Ich bin ein begeisterter Teilnehmer der stackoverflow Platform, einer Q & A Seite for Programmierer. Ab und zu stolpere ich über ein interessantes Problem (zumindest für mich), dann versuche ich dieses Problem zu lösen und publiziere einen kleinen Artikel dazu hier auf dieser Seite.

Eines meiner Ziele ist es, andere zu ermutigen sauberen Code zu schreiben, und dazu muss man das Problem verstehen. Im Gegensatz zur weit verbreiteten Meinung, dass man das Rad nicht neu erfinden solle, sage ich immer erfinde das Rad neu, und sobald man das Problem gut genug kennt, kann man nach einer etablierten Library ausschau halten.

Sollten Sie Probleme, Fragen oder Anregungen zu den nachstehenden Funktionen haben, oder finden Sie sie einfach nützlich, so zögern Sie nicht, mir eine EMail zu schreiben an .

Übersicht


Gleich oder nicht gleich

Was ich in PHP am meisten vermisse, sind die Vorteile einer streng typisierten Sprache. Dynamic typing mag seine Vorteile haben, aber hätten Sie gedacht, dass folgende Vergleiche immer true zurückliefern? PHP macht's möglich...
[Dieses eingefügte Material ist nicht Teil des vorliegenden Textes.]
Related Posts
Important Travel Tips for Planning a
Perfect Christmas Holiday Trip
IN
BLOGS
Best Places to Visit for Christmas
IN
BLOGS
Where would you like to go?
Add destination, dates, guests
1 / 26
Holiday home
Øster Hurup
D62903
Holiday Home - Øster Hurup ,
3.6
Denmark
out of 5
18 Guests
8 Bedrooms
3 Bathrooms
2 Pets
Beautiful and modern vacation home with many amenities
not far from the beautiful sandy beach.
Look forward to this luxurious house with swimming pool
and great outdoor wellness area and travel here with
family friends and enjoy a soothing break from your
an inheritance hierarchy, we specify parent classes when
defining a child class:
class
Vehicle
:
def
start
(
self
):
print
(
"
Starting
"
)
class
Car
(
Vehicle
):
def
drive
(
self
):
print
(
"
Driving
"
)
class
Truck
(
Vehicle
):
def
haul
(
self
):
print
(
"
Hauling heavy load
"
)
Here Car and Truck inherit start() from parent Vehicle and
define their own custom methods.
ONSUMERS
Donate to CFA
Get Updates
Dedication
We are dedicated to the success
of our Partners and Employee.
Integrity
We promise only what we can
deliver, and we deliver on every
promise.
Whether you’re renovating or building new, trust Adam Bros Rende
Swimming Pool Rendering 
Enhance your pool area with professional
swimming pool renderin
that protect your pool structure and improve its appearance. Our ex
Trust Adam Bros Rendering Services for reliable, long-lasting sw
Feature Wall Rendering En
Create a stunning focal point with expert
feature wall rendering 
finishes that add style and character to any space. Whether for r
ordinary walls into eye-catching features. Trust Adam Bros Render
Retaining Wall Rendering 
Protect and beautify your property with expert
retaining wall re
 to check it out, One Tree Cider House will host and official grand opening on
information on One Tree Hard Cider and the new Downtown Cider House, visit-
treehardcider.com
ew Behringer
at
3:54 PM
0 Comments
Natürlich kann man den === Operator benutzen, um Werte und ihren Typ zu prüfen. Da PHP keine grosse Unterstützung bietet, die Typen zu kontrollieren, hab ich dies nicht besonders hilfreich gefunden. Das war der Moment, an dem ich angefangen habe eine Library zu bauen, die das abdeckt, was ich mir in PHP sowieso gewünscht hätte.

/**
 * Prüft ob zwei Werte gleich sind. Im Gegensatz zum == Operator,
 * werden die Werte als ungleich behandelt, wenn:
 * - ein Wert null ist und der andere nicht, oder
 * - ein Wert ein leerer String ist und der andere nicht
 * Dies hilft das seltsame Verhalten von PHP's type juggling zu vermeiden,
 * alle diese Ausdrücke würden true zurückliefern:
 * 'abc' == 0; 0 == null; '' == null; 1 == '1y?z';
 * @param mixed $value1
 * @param mixed $value2
 * @return boolean True wenn Werte gleich sind, sonst false.
 */
function sto_equals($value1, $value2)
{
  // Identisch in Wert und Typ
  if ($value1 === $value2)
    $result = true;
  // Einer ist null, der andere nicht
  else if (is_null($value1) || is_null($value2))
    $result = false;
  // Einer ist ein leerer String, der andere nicht
  else if (($value1 === '') || ($value2 === ''))
    $result = false;
  // Identisch in Wert, unterschiedlich im Typ
  else
  {
    $result = ($value1 == $value2);
    // Auf falsche implizite string Konvertierung prüfen, beim Vergleich eines
    // strings mit einem numerischen Typ. Nur gültige numerische Werte erlauben.
    if ($result)
    {
      $isNumericType1 = is_int($value1) || is_float($value1);
      $isNumericType2 = is_int($value2) || is_float($value2);
      $isStringType1 = is_string($value1);
      $isStringType2 = is_string($value2);
      if ($isNumericType1 && $isStringType2)
        $result = is_numeric($value2);
      else if ($isNumericType2 && $isStringType1)
        $result = is_numeric($value1);
    }
  }
  return $result;
}

Funktionen mit gemischtem Rückgabetyp vermeiden

Leider ist es in PHP eine verbreitete Praxis, dass Funktionen unterschiedliche Typen zurückgeben, je nachdem, of eine Funktion erfolgreich war oder nicht.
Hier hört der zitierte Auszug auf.